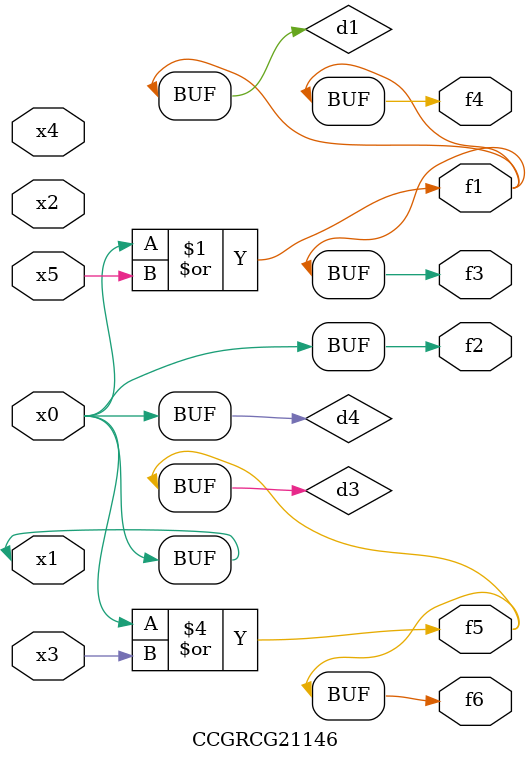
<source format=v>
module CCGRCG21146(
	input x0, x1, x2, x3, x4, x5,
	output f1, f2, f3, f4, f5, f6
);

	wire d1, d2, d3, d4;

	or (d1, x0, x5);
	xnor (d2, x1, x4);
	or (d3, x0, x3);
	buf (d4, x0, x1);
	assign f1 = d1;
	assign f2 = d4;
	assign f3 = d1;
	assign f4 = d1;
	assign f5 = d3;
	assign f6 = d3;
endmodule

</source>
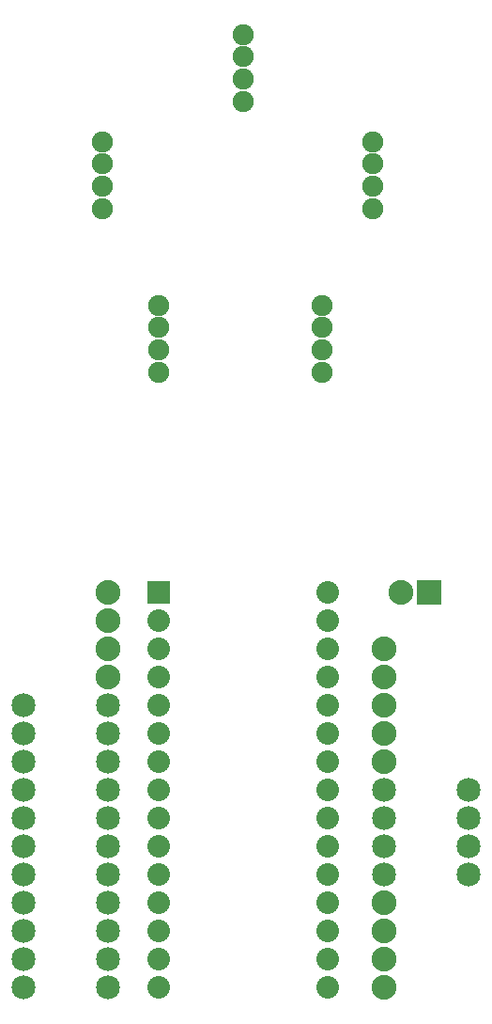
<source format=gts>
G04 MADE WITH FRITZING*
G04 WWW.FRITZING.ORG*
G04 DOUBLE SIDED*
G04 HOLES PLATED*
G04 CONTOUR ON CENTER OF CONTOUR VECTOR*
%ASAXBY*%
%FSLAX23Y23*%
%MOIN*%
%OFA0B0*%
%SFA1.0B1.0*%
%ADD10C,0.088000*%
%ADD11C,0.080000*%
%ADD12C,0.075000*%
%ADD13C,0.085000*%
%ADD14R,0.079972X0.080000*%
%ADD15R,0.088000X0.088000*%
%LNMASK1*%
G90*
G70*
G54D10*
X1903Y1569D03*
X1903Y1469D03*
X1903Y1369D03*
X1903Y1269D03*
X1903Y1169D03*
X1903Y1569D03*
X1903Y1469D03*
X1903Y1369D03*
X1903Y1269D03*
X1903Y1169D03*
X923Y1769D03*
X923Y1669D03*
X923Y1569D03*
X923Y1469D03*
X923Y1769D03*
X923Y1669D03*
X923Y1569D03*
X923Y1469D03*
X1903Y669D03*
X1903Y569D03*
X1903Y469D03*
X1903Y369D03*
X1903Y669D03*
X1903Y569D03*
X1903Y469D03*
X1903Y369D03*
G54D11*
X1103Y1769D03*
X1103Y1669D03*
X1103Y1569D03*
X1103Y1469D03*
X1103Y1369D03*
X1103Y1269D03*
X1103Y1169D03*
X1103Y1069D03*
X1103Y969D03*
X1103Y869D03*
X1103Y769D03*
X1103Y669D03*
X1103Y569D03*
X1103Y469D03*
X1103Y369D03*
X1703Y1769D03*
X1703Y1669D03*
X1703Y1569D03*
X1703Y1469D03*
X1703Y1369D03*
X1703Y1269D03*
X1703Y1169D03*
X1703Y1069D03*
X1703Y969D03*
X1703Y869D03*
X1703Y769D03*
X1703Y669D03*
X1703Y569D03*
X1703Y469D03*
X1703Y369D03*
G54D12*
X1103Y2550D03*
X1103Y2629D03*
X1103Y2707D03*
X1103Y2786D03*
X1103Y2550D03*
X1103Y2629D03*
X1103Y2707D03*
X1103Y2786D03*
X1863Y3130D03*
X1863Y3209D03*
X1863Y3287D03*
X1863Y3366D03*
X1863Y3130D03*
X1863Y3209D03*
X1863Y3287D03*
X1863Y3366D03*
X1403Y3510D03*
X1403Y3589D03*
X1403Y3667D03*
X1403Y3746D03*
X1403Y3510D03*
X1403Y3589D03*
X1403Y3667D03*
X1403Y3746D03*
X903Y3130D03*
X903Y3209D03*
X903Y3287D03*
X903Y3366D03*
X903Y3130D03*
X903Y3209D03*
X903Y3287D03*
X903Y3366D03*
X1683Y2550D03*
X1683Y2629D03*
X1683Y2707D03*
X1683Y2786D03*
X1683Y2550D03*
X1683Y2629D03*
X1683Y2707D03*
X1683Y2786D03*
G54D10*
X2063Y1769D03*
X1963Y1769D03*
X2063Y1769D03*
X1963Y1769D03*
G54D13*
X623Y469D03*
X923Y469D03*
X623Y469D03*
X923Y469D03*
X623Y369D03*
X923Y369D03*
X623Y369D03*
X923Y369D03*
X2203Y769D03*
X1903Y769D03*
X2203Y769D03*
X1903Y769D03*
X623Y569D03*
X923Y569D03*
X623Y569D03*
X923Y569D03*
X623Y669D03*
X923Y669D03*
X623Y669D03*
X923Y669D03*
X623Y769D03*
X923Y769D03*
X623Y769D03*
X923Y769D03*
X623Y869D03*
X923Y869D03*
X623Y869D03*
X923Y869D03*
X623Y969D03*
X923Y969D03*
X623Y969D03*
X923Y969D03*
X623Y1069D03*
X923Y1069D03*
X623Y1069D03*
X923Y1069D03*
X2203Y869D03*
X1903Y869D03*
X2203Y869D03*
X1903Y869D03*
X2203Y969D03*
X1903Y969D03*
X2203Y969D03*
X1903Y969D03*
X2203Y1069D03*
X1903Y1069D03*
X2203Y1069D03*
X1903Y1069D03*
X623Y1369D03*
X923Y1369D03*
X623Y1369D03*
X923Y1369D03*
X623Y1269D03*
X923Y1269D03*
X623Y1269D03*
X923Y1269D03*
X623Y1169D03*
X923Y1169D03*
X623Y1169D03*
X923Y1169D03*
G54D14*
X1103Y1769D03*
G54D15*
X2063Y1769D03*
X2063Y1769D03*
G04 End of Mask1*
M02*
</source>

::::::::

Work task:
Go through the records above and return each line in which the word "FRITZING" occurs.

Written response:
G04 MADE WITH FRITZING*
G04 WWW.FRITZING.ORG*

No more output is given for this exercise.